Judging the mob of angry Angel fans that seem ready to mobilize after yesterday’s events, it looks like it is going to be a rough Christmas at the Reagins house. After losing out on John Lackey, Roy Halladay and Cliff Lee all within the space of two hours, the ire of Angel fans is being squarely focused on Tony Reagins. It is only natural for to want to blame somebody for those failing but the truth of the matter is that it really isn’t his fault.
Most people want to punch this face right now, but that is just misplaced aggression. Punch John “Benedit Arnold” Lackey instead.
As the top decision maker in the Angel front office, it is easy to point the finger at Tony Reagins. What isn’t easy for people to understand is that just because Reagins calls all the shots with the Angels doesn’t mean he can just make the rest of the league bend to his will. Reagins bent over backwards to try and land Roy Halladay but it just wasn’t meant to be. The Angels didn’t have the prospects to get the job done back at the trade deadline in July and they still didn’t when the Halladay talks reopened in the winter. The Halo farm system has been thinned out over the years and Reagins has done well to rebuild the organizational depth, but what they still lack are blue chip prospects. Though the prospects in the Halladay-Lee three-way deal are still being ironed out, the names being bandied about (Kyle Drabek, Michael Taylor, Dominic Brown, J.A. Happ, Tyler d’Arnaud, Phillipe Aumont) put the Angels’ package to shame. It isn’t like Reagins was being stingy with his prospects in trade talks, he was pretty much offering up the best the system had to offer, they just weren’t good enough even if he did relent and include Erick Aybar in the deal (which he allegedly did according to many rumors). At worst, Reagins is at fault here for letting the farm system become so shallow, but that is what happens when he does what the fans wanted in previous off-season and trading prospects for established veterans and giving up high draft choices to sign big ticket free agents.
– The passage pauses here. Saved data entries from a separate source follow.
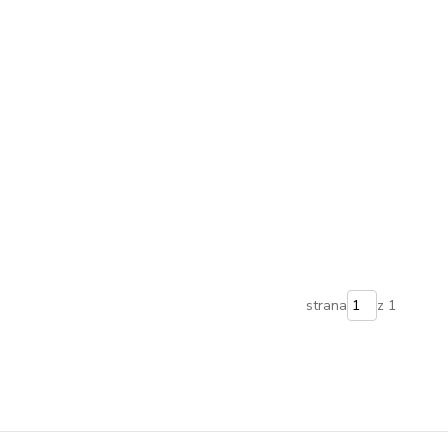
strana
z 1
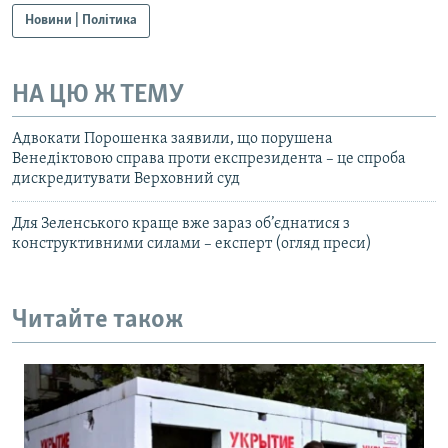
Новини | Політика
НА ЦЮ Ж ТЕМУ
Адвокати Порошенка заявили, що порушена
Венедіктовою справа проти експрезидента – це спроба
дискредитувати Верховний суд
Для Зеленського краще вже зараз об’єднатися з
конструктивними силами – експерт (огляд преси)
Читайте також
What really seems to chap everyone’s ass about losing out on Roy Halladay though is that the Angels also failed at securing their Plan B, John Lackey. It is somehow Reagins’ fault that Boston opted to overpay for Big John’s services and now the Halos have to suffer the embarrassment of losing their top pitcher and former World Series hero to one of their most hated rivals. Clearly it would have been a better option for Reagins to break the payroll structure that was instituted upon him so he could fork over $18 million each of the next five years to a 31-year old number two pitcher who has missed time each of the last two seasons with arm problems. Yup, that sounds like a great reason to be fiscally irresponsible.
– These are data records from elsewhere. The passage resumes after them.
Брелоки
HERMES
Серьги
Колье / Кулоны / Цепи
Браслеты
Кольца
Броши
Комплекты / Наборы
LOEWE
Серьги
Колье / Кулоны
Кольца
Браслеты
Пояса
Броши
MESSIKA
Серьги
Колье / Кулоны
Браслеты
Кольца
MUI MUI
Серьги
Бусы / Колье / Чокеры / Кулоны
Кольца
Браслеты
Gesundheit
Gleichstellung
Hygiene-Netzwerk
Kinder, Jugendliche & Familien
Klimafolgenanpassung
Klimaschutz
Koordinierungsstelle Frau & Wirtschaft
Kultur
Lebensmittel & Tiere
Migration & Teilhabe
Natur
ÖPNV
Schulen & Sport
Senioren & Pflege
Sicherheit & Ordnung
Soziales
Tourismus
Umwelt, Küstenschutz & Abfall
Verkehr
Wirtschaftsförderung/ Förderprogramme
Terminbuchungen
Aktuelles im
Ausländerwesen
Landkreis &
Look, losing out on Lackey and Halladay clearly was not part of the Tony Reagins’ optimal off-season plans, but it wasn’t for a lack of trying. What is important now isn’t ripping him a new bunghole just because everyone is disappointed, what’s important is figuring out where to go from here and that burden is very much Reagins’ shoulders. If he reacts like most Angel fans and freaks out and demands panicky roster changes then he deserves the criticism, but if he continues to show the same level of intelligence and restraint the Angels will be just fine.
Quit smiling, jerkwad, everyone hates you now.
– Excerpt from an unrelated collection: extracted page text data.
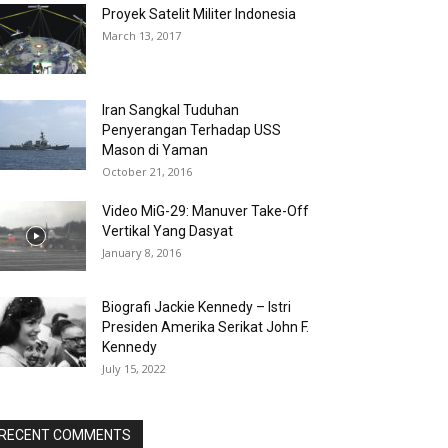
Proyek Satelit Militer Indonesia
March 13, 2017
Iran Sangkal Tuduhan
Penyerangan Terhadap USS
Mason di Yaman
October 21, 2016
Video MiG-29: Manuver Take-Off
Vertikal Yang Dasyat
January 8, 2016
Biografi Jackie Kennedy – Istri
Presiden Amerika Serikat John F.
Kennedy
July 15, 2022
RECENT COMMENTS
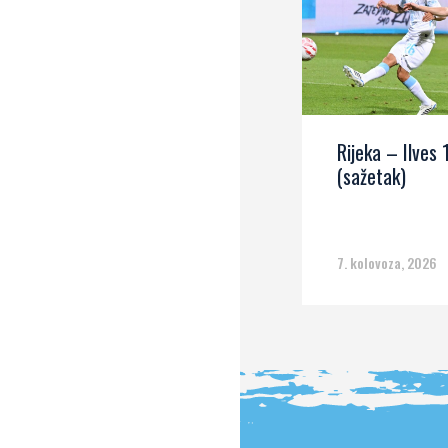
Rijeka – Ilves 
(sažetak)
7. kolovoza, 2026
That tact of making sensible, non-hasty moves certainly doesn’t involve trading for Derek Lowe like so many people seem to want. The Angels didn’t restrain themselves on contract offers to John Lackey so that they could get stuck with the horrible contract ($45 million over three years) of a 36-year old middle-of-the-rotation starter coming off one of the worst years of his career, not to mention giving up actual trade assets for the privilege of getting stuck with that onerous contract. What makes real sense is taking measured gambles on pitchers like Ben Sheets or Erik Bedard, pitchers who would require only modest one-year commitments as they attempt to prove that they are healthy and capable of pitching like frontline starters once again. Better yet, Reagins could use this as an opportunity to invest in the team’s future by investing in Aroldis Chapman who has all the making of an ace in the very near future (possibly even next year). These moves can accomplish the one thing Reagins has been trying to do all along: improve the team for next year and improving their chance to remain competitive in the future. If that is something Angel fans have a problem with, then that’s just too damn bad.